Oil price slump forces BHP Billiton to slash US shale operation

0
502
Image credit: bhpbilliton.com

BHP Billiton announced on Wednesday that it will cut its spending of shale drilling in the US over the next six months in response to falling oil prices which now dropped below $50 a barrel.

Image credit: bhpbilliton.com
Image credit: bhpbilliton.com

The company, which entered the shale sector when it bought Petrohawk Energy and Chesapeake Energy in the US four years ago, said it would reduce the number of rigs from 26 to 16, but maintained it expected increased productivity to boost output by over 50% over the period.

“In Petroleum, we have moved quickly in response to lower prices and will reduce the number of rigs we operate in our Onshore US business by approximately 40% by the end of this financial year. The revised drilling program will benefit from significant improvements in drilling and completions efficiency,” said BHP Billiton Chief Executive Officer, Andrew Mackenzie.

“Our ongoing shale investment program will remain focused on our liquids-rich Black Hawk acreage.
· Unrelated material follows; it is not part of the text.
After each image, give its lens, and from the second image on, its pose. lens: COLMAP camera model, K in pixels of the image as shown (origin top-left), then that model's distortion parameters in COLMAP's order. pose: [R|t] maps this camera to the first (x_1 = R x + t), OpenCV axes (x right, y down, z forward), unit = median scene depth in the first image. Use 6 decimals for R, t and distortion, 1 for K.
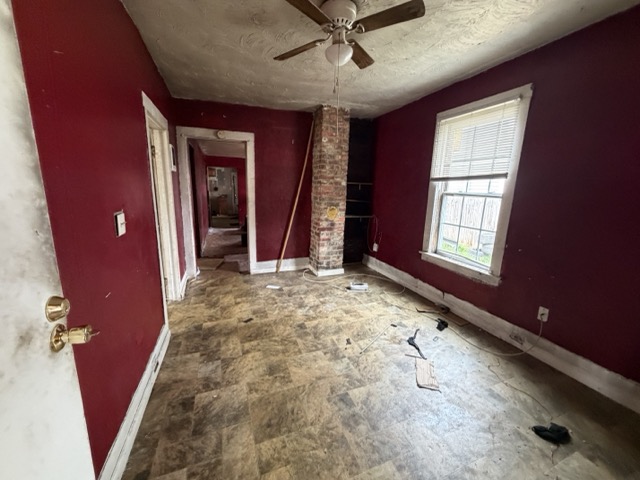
lens RADIAL K [[252.8, 0, 320.0], [0, 252.8, 240.0], [0, 0, 1]] dist [0.002062, 0.000156]
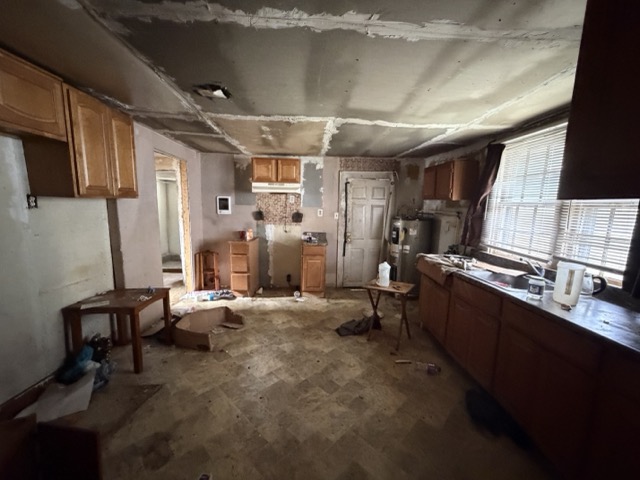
lens RADIAL K [[252.8, 0, 320.0], [0, 252.8, 240.0], [0, 0, 1]] dist [0.002062, 0.000156]
pose [[0.941470, 0.045744, -0.333978, -0.263451], [-0.071784, 0.995231, -0.066043, -0.149423], [0.329364, 0.086151, 0.940264, 0.683901]]
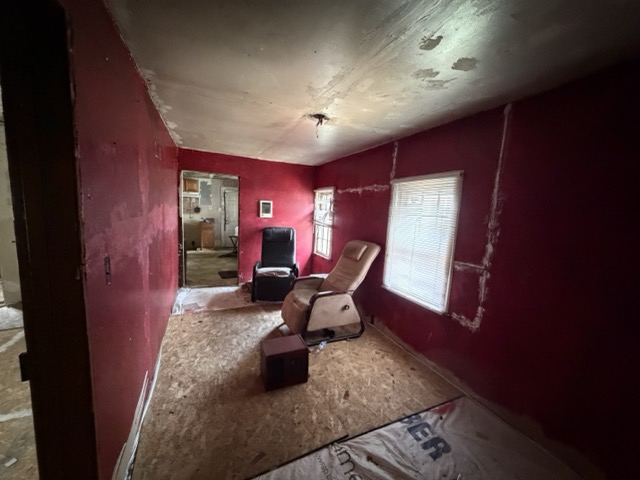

However, we will keep this activity under review and make further changes if we believe deferring development will create more value than near-term production.”

However, despite the unfavourable market conditions dictated by the falling prices of oil, iron ore and copper, BHP increased production by 9% during the December 2014 half year with records achieved for eight operations and five commodities, including iron ore production, which jumped 16% in the period.

“Our operational performance over the last six months has been strong. We are reducing costs and improving both operating and capital productivity across the Group faster than originally planned,” Mr Mackenzie said.

“These improvements will help mitigate some of the impact of lower commodity prices and we remain alert to opportunities to further increase free cash flow.”

Mr Mackenzie added that BHP was committed to execute its plan to demerge $15 billion of non-core assets by the end of the financial year and reiterated that the company would not reduce dividends to shareholders despite dramatic price falls in all its main commodities – iron ore, copper and oil.